Geschiedenentestament

Der geschiedene Ehepartner hat kein Erbrecht. Und dennoch können nach einer Scheidung besondere erbrechtliche Gestaltungen erforderlich sein. Geschiedenen kann es in dieser Situation – gerade wenn noch minderjährige gemeinsame Kinder vorhanden sind – zum einen darum gehen, einen mittelbaren Vermögenszugriff des Ex-Partners zu vermeiden. Denn: Verstirbt ein Elternteil, so hat der überlebende Elternteil (der Ex-Ehegatte) das alleinige Sorgerecht für die minderjährigen Kinder und somit auch das Recht zur Vermögenverwaltung über den von den minderjährigen Kindern ererbten Nachlass. Zum anderen kann es einem Geschiedenen darum gehen, zu verhindern, dass der Ex-Ehegatte als Erbe des gemeinsamen Kindes im Falle dessen Todes vor dem Ex-Ehegatten in den Genuss des vom gemeinsamen Kind zunächst ererbten Nachlasses kommt.

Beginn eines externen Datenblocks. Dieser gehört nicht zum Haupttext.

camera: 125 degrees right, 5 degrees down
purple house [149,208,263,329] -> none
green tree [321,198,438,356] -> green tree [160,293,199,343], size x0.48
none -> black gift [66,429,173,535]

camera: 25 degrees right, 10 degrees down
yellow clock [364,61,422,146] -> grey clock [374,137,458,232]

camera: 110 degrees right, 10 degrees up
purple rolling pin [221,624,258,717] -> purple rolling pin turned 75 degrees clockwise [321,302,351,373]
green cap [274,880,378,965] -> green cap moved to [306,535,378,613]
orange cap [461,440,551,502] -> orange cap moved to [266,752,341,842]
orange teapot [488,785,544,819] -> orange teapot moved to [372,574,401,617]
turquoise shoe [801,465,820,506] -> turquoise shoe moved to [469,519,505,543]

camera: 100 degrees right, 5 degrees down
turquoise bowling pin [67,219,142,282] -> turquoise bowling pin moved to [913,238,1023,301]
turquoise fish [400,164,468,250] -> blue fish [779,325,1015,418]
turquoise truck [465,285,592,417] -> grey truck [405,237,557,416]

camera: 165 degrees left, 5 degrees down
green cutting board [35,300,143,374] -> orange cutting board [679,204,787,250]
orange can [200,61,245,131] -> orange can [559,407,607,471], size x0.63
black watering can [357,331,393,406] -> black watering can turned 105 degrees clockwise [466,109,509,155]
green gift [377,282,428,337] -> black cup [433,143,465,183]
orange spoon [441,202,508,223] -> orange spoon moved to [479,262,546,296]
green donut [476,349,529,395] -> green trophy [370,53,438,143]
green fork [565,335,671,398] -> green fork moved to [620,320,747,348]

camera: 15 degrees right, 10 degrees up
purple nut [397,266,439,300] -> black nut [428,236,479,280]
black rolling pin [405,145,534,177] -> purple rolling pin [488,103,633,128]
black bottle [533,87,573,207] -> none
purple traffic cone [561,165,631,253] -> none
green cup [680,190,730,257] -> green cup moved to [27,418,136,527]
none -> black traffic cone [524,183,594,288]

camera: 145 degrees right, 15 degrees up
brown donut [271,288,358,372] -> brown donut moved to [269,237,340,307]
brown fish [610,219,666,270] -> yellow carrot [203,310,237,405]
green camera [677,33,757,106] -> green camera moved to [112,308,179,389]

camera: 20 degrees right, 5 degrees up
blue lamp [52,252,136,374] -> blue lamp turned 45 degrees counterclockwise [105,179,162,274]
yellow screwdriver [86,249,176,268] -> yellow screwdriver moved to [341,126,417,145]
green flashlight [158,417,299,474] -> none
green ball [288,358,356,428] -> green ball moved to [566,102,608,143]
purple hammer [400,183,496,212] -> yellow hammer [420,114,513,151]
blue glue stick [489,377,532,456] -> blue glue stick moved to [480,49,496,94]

Beide ungewollte Situationen können durch ein sogenanntes Geschiedenentestament vermieden werden. Dabei gibt es zwei Gestaltungsmöglichkeiten, die helfen, die unerwünschte Teilhabe des anderen Elternteils am Nachlass des zuerst Versterbenden zu verhindern:

  1. Das gemeinsame Kind/die gemeinsamen Kinder wird/werden nur Vorerbe und als Nacherbe wird ein anderes Familienmitglied (möglichst ein Abkömmling des Kindes/der Kinder) eingesetzt. Da der Nachlass so zu Sondervermögen wird und durch die Verfügungsbeschränkungen, denen ein Vorerbe unterliegt, wird auf diese Weise sowohl der Zugriff des Ex-Ehegatten auf den Nachlass vermieden – erst Recht, wenn ergänzend noch Testamentsvollstreckung angeordnet wird. Zugleich steht mit dem Nacherben bereits ein Erbe fest, der anstelle des Ex-Ehegatten nach einem eventuellen Vorversterben des gemeinsamen Kindes in den Genuss des Nachlasses kommt. Um die unliebsamen Folgen einer Vorerbschaft nur solange aufrecht zu erhalten, wie dies unbedingt erforderlich ist, um den Ex-Ehegatten auszuschließen, wird die Vorerbschaft dabei meist angeordnet, dass die Vorerbschaft (und die evtl. angeordnete Testamentsvollstreckung) mit dem Tod des Ex-Ehegatten entfallen soll (auflösende Bedingung).
  2. Um die Verfügungs- und sonstigen Beschränkungen eines Vorerben zu vermeiden, wird ein VERMÄCHTNIS (Herausgabe- oder Universalvermächtnis) ausgesetzt, d.h.: Das Kind wird zwar Vollerbe und unterliegt insofern nicht den Beschränkungen eines Vorerben. Er kann insbesondere frei über die Erbschaftsgegenstände verfügen und sogar Schenkungen vornehmen. Die Erbschaft wird aber mit einem Herausgabevermächtnis belastet, welches im Fall des Todes des Kindes fällig wird und besagt, dass – wenn beim Tod des Kindes der Ex-Ehegatte noch lebt (Bedingung) – der noch beim Kind vorhandene Nachlass einem vom Erblasser bestimmten Dritten (nicht dem Ex-Ehegattren) – herauszugeben ist. Auch auf diesem Wege wird eine Begünstigung des Ex-Ehegatten nach dem gemeinsamen Kind ausgeschlossen. Dass der bei minderjährigen Kindern allein sorgeberechtigte Ex-Ehegatte als solcher die Verfügungsgewalt über den Nachlass erhält, kann auch in diesem Fall über die Anordnung der Testamentsvollstreckung ausgeschlossen werden.

 

Weiterhin kann der Erblasser für alles, was von ihm erbrechtlich an gemeinsame Kinder übergeht, das elterliche Vermögensverwaltungsrecht auszuschließen, § 1638 BGB. Dies bewirkt, dass dem Kind durch das Familiengericht ein Ergänzungspfleger beiseitegestellt wird. Der Erblasser hat dabei die Möglichkeit, den Pfleger selbst zu bestimmen.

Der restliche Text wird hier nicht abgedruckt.